１音声信号入力端子２音声信号出力端子３拡声部４受音部５線形適応フィルタ６非線形逆システム７演算処理部８遅延器 1 Audio signal input terminal 2 Audio signal output terminal 3 loudspeaker 4 sound receiving section 5 Linear adaptive filter 6 Non-linear inverse system 7 Arithmetic processing section 8 delay device

───────────────────────────────────────────────────── フロントページの続きＦターム(参考） 5D020 CC00 5K027 DD07 DD10 HH03 5K046 BB01 CC29 HH24 HH30 HH54 HH79 HH80 ─────────────────────────────────────────────────── ─── Continued front page F term (reference) 5D020 CC00 5K027 DD07 DD10 HH03 5K046 BB01 CC29 HH24 HH30 HH54 HH79 HH80

Claims

[Claims]

1. A receiving means for receiving a voice signal transmitted from a communication device, a voice output means for outputting a voice to the outside based on the voice signal received by the receiving means, and a means for receiving an external voice. A voice input means for generating a voice signal and a transmitting means for transmitting the voice signal generated by the voice input means to the communication device are provided, and the voice output from the voice output means is input to the voice input means. In a voice processing device configured to reduce an acoustic echo signal caused by the above, when a voice signal is received by the receiving unit, a non-linear distortion associated with a voice output from the voice output unit is generated in the voice signal. Based on the audio signal, a means for estimating a linear component of an acoustic echo signal based on the audio signal, and an estimated nonlinear distortion from the audio signal to be output from the audio output means. Speech processing apparatus characterized by comprising: means for to, and means for removing a linear component of the estimated acoustic echo signal from the acoustic echo signal generated by said voice input means.
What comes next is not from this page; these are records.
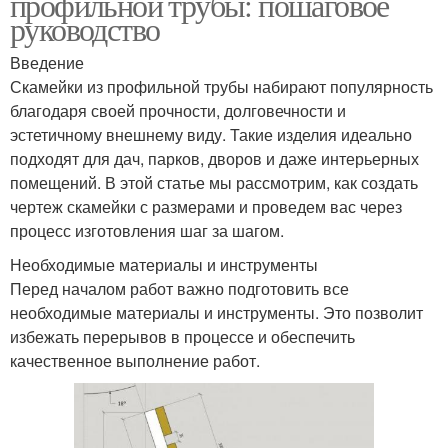
профильной трубы: пошаговое
руководство
Введение
Скамейки из профильной трубы набирают популярность
благодаря своей прочности, долговечности и
эстетичному внешнему виду. Такие изделия идеально
подходят для дач, парков, дворов и даже интерьерных
помещений. В этой статье мы рассмотрим, как создать
чертеж скамейки с размерами и проведем вас через
процесс изготовления шаг за шагом.
Необходимые материалы и инструменты
Перед началом работ важно подготовить все
необходимые материалы и инструменты. Это позволит
избежать перерывов в процессе и обеспечить
качественное выполнение работ.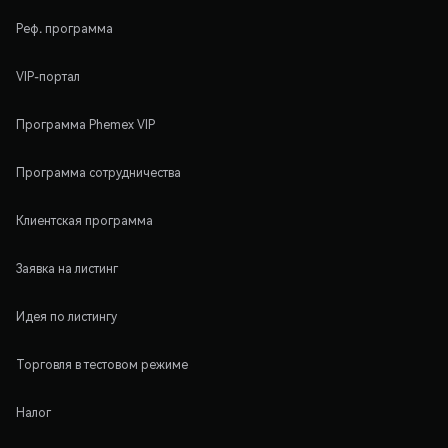
Реф. программа
VIP-портал
Программа Phemex VIP
Программа сотрудничества
Клиентская программа
Заявка на листинг
Идея по листингу
Торговля в тестовом режиме
Налог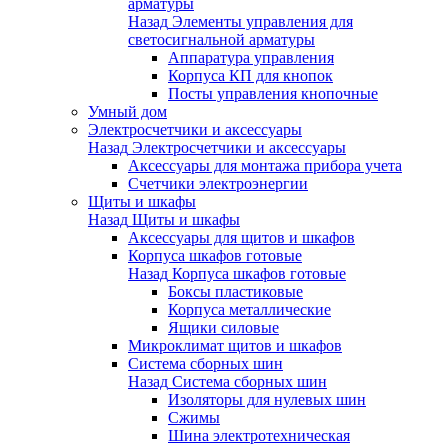
арматуры
Назад
Элементы управления для
светосигнальной арматуры
Аппаратура управления
Корпуса КП для кнопок
Посты управления кнопочные
Умный дом
Электросчетчики и аксессуары
Назад
Электросчетчики и аксессуары
Аксессуары для монтажа прибора учета
Счетчики электроэнергии
Щиты и шкафы
Назад
Щиты и шкафы
Аксессуары для щитов и шкафов
Корпуса шкафов готовые
Назад
Корпуса шкафов готовые
Боксы пластиковые
Корпуса металлические
Ящики силовые
Микроклимат щитов и шкафов
Система сборных шин
Назад
Система сборных шин
Изоляторы для нулевых шин
Сжимы
Шина электротехническая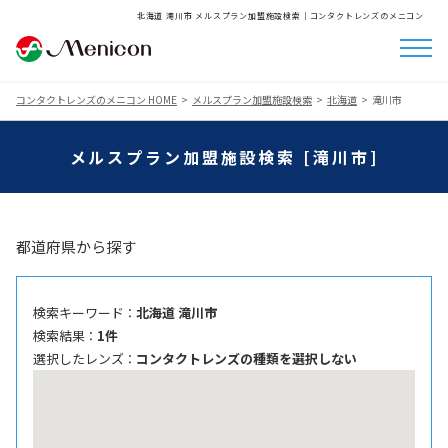
北海道 滝川市 メルスプラン加盟施設検索│コンタクトレンズのメニコン
コンタクトレンズのメニコン HOME
メルスプラン加盟施設検索
北海道
滝川市
メルスプラン加盟施設検索 [滝川市]
都道府県から探す
検索キーワード ：
北海道 滝川市
検索結果 ：
1件
選択したレンズ ：
コンタクトレンズの種類を選択しない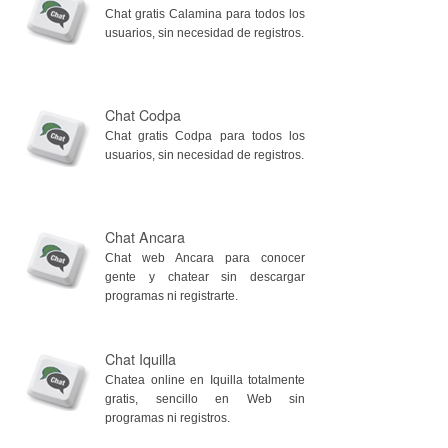
Chat gratis Calamina para todos los
usuarios, sin necesidad de registros.
Chat Codpa
Chat gratis Codpa para todos los
usuarios, sin necesidad de registros.
Chat Ancara
Chat web Ancara para conocer
gente y chatear sin descargar
programas ni registrarte.
Chat Iquilla
Chatea online en Iquilla totalmente
gratis, sencillo en Web sin
programas ni registros.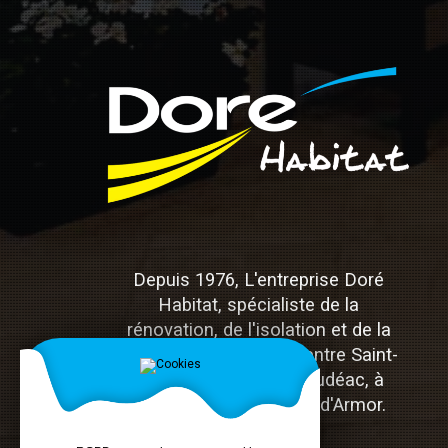
Depuis 1976, L'entreprise Doré
Habitat, spécialiste de la
rénovation, de l'isolation et de la
menuiserie, est située entre Saint-
Brieuc, Lamballe et Loudéac, à
Hénon dans les Côtes-d'Armor.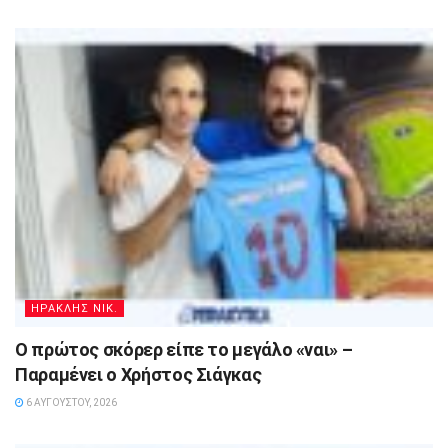
ΗΡΑΚΛΗΣ ΝΙΚ.
Ο πρώτος σκόρερ είπε το μεγάλο «ναι» –
Παραμένει ο Χρήστος Σιάγκας
6 ΑΥΓΟΎΣΤΟΥ, 2026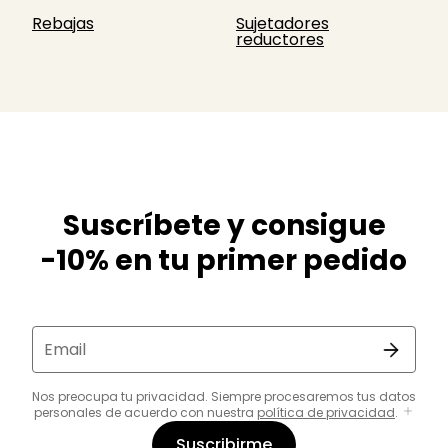
Rebajas
Sujetadores
reductores
Suscríbete y consigue
-10% en tu primer pedido
Email
Nos preocupa tu privacidad. Siempre procesaremos tus datos
personales de acuerdo con nuestra
política de privacidad
.
Suscribirme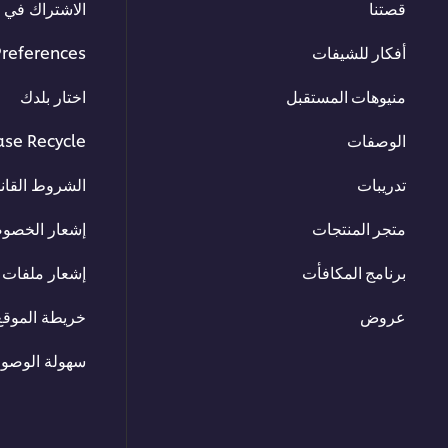
قصتنا
الاشتراك في ا
أفكار للشيفات
Preferences
منيوهات المستقبل
اختار بلدك
الوصفات
ase Recycle
تدريبات
الشروط القانو
متجر المنتجات
إشعار الخصو
برنامج المكافأت
إشعار ملفات ت
عروض
خريطة الموقع
سهولة الوصو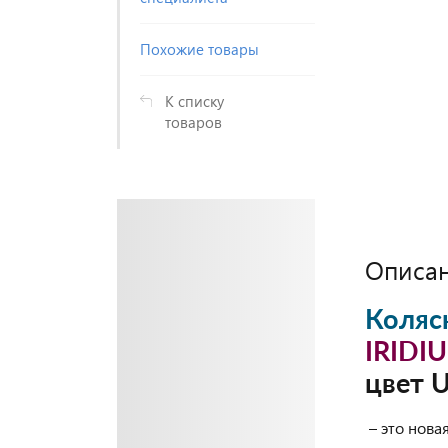
Похожие товары
К списку
товаров
Описа
Коляск
IRIDI
цвет 
– это нова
2. An acoustic echo signal estimated when a delay time calculated after the audio signal is received by the receiving means is provided with a means for calculating a delay time generated when the nonlinear distortion is estimated. 2. The audio processing apparatus according to claim 1, wherein the linear component of is removed from the acoustic echo signal generated by the audio input means.

3. A non-linear distortion associated with a voice output from the voice output means is estimated by a convolution operation process of a voice signal and a Volterra series. 2. The voice processing device according to 2.

4. A step of causing a computer to estimate a non-linear distortion associated with a voice to be output based on an input voice signal; a step of causing the computer to remove the estimated non-linear distortion from the voice signal; To output a voice based on the voice signal from which the non-linear distortion is removed, a step of causing the computer to estimate a linear component of the acoustic echo signal based on the input voice signal, and a computer to estimate the estimated acoustic echo. A computer program comprising: a step of removing a linear component of a signal from an audio signal to be transmitted; and a step of causing a computer to transmit an audio signal from which a linear component of an acoustic echo signal has been removed.

5. A step of causing a computer to estimate a non-linear distortion associated with a voice to be output based on an input voice signal, a step of causing the computer to remove the estimated non-linear distortion from the voice signal, To output a voice based on the voice signal from which the non-linear distortion is removed, a step of causing the computer to estimate a linear component of the acoustic echo signal based on the input voice signal, and a computer to estimate the estimated acoustic echo. A computer program recorded with a computer program having a step of removing a linear component of a signal from an audio signal to be transmitted and a step of causing a computer to transmit an audio signal from which a linear component of an acoustic echo signal is transmitted. Readable recording medium.